*Exercise text*.
Journal of Laboratory Chemical Education

p-ISSN: 2331-7450    e-ISSN: 2331-7469

2021;  9(4): 51-56

doi:10.5923/j.jlce.20210904.01

Received: Nov. 2, 2021; Accepted: Nov. 29, 2021; Published: Dec. 15, 2021

 

Online Lab for High School Students: Calibration Curve Using Fluorescence of a Yellow Highlighter Solution

Nitza V. Falcón-Cruz1, Nathaly Vergara-Toro1, Alondra Brito-Pérez2, Daniel Rivera3, Anamaris Meléndez3, Idalia Ramos3, Rolando Oyola1

1Department of Chemistry, University of Puerto Rico-Humacao, Humacao, Puerto Rico

2Department of Biology, University of Puerto Rico-Humacao, Humacao, Puerto Rico

3Department of Physics and Electronics, University of Puerto Rico-Humacao, Humacao, Puerto Rico

Correspondence to: Rolando Oyola, Department of Chemistry, University of Puerto Rico-Humacao, Humacao, Puerto Rico.

Email:

Copyright © 2021 The Author(s). Published by Scientific & Academic Publishing.

This work is licensed under the Creative Commons Attribution International License (CC BY).

Stored records
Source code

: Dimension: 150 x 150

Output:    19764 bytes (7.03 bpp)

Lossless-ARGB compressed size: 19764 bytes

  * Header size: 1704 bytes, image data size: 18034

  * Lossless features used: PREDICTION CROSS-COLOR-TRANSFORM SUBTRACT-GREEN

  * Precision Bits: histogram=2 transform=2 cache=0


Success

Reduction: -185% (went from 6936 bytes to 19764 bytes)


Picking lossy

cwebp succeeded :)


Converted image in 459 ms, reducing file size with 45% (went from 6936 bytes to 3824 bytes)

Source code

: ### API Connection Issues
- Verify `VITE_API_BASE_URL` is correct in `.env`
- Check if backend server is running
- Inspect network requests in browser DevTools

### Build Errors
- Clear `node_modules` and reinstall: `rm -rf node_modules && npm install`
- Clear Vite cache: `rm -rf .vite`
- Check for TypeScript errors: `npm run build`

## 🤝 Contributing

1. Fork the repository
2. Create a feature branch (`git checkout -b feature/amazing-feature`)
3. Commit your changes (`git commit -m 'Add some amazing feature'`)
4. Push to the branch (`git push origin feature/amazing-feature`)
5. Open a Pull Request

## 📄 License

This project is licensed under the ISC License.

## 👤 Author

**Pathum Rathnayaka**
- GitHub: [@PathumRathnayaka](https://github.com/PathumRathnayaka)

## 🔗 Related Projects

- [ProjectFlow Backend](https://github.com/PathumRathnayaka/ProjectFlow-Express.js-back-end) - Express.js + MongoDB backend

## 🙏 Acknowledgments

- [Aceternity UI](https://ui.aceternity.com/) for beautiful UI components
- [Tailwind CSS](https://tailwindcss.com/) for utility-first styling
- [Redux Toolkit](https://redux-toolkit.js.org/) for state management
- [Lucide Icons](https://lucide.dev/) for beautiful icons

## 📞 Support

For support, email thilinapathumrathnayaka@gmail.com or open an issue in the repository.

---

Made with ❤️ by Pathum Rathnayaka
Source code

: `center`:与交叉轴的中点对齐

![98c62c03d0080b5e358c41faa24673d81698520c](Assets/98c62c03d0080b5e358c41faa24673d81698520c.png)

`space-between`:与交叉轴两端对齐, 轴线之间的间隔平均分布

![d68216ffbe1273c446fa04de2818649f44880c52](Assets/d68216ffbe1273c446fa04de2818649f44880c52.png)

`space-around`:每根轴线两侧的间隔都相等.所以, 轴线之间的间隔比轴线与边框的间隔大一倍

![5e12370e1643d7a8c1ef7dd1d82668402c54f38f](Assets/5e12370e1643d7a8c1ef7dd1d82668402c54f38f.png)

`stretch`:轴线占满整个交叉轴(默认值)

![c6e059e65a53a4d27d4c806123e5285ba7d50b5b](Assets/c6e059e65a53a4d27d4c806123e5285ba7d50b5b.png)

*Questions on the material*.
1. According to the article header, on what date was the article published?
2. Return the portion of the article header that opens with the words containing "Correspondence to: Rolando Oyola, Department" and closes with "Scientific & Academic Publishing.".
The rows are separate material with no connection to the article header.

*Responses by task*.
1. Dec. 15, 2021

2.
Correspondence to: Rolando Oyola, Department of Chemistry, University of Puerto Rico-Humacao, Humacao, Puerto Rico.

Email:

Copyright © 2021 The Author(s). Published by Scientific & Academic Publishing.